Dominasi penguasaan bola dan banyaknya peluang ternyata belum cukup untuk membongkar pertahanan Tanjung Verde.
"Sama Spanyol ini kurang meyakinkan karena banyak dihuni pemain muda. Apalagi enggak ada Madridnya," terang Arizqi Romadhoni (Ketua Juventus Club Indonesia Chapter Banten) dalam opininya di podcast Super Taktik berjudul "Prediksi Grup G-L Piala Dunia 2026, Grupnya Para Calon Juara" di Kantor Tribunnews Solo, Karanganyar, Jawa Tengah.

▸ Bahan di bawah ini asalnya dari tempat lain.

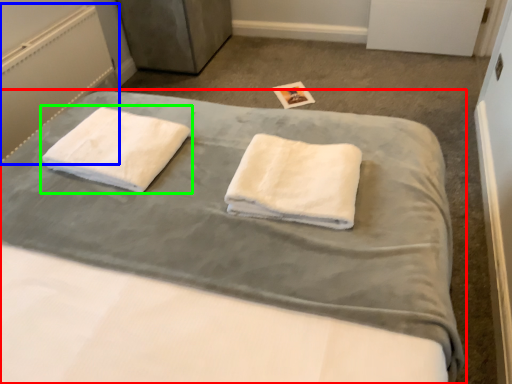
Question: Which object is positioned farthest from bed (highlighted by a red box)? Select from radiator (highlighted by a blue box) and towel (highlighted by a green box).

Choices:
 (A) radiator
 (B) towel

Answer: (A)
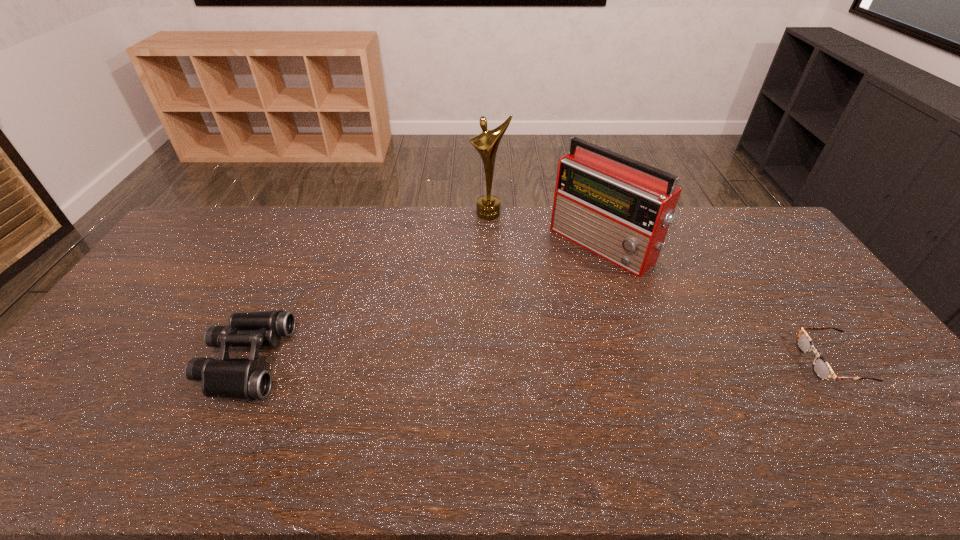
This screenshot has width=960, height=540. I want to click on vacant space positioned 0.240m on the front-facing side of the radio receiver, so click(x=526, y=305).

I want to click on free spot located on the front-facing side of the radio receiver, so click(x=501, y=325).

This screenshot has width=960, height=540. I want to click on vacant space located on the front-facing side of the radio receiver, so click(x=506, y=321).

Identify the location of vacant space located on the front-facing side of the award. This screenshot has height=540, width=960. (491, 235).

The image size is (960, 540). In order to click on vacant space located 0.390m on the front-facing side of the award in this screenshot , I will do `click(494, 294)`.

You are a GUI agent. You are given a task and a screenshot of the screen. Output one action in this format:
    pyautogui.click(x=<x>, y=<y>)
    Task: Click on the free spot located 0.210m on the front-facing side of the award
    The image size is (960, 540).
    Given the screenshot: What is the action you would take?
    492,256

Where is `radio receiver that is at the far edge`? The width and height of the screenshot is (960, 540). radio receiver that is at the far edge is located at coordinates (620, 209).

Identify the location of award situated at the far edge. (488, 206).

Locate an element on the screen. object that is at the near edge is located at coordinates click(x=235, y=378).

I want to click on object located at the right edge, so click(x=821, y=368).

"Dan ternyata di atas kertas ternyata malah diunggulkan. Dan kalau untuk disebut sebagai favorit juara, itu berat, mungkin 16 besar baru bisa," sambungnya menambahkan.
Sebaliknya, Tanjung Verde justru mendapat sorotan positif.
Mereka kini dipandang sebagai tim yang berpotensi merusak peta persaingan di Grup H. Jika mampu menjaga konsistensi, bukan tidak mungkin mereka menjadi kuda hitam yang merepotkan tim-tim besar.
Baca juga: Kejutan Hasil Piala Dunia 2026 - Tangis Vozinha Berawal dari Rasa Frustrasinya Spanyol
Setelah laga pertama, Spanyol untuk sementara berada di puncak klasemen Grup H berkat selisih disiplin permainan, disusul Tanjung Verde di posisi kedua.
Sementara itu, Uruguay dan Arab Saudi belum memainkan pertandingan pertama mereka dan dijadwalkan bertanding pada Selasa (16/6) pagi WIB.
Jika salah satu tim menang dalam laga Uruguay kontra Arab Saudi, maka mereka akan langsung mengambil alih posisi puncak klasemen sementara Grup H.
1. Spanyol: 1 poin ( 1 kali main)
2. Tanjung Verde: 1 poin ( 1 kali main)
3. Uruguay: 0 poin (belum bertanding)
4. Arab Saudi: 0 poin (belum bertanding)
Satu poin yang diraih Tanjung Verde menjadi sinyal peringatan bagi Uruguay dan Arab Saudi.
Grup H yang semula diprediksi akan dikuasai Spanyol kini berubah menjadi lebih terbuka dan kompetitif.
Tanjung Verde telah membuktikan bahwa mereka bukan sekadar pelengkap di Piala Dunia 2026. Dan bagi Spanyol, hasil ini menjadi alarm awal bahwa perjalanan menuju fase gugur tidak akan semudah yang dibayangkan.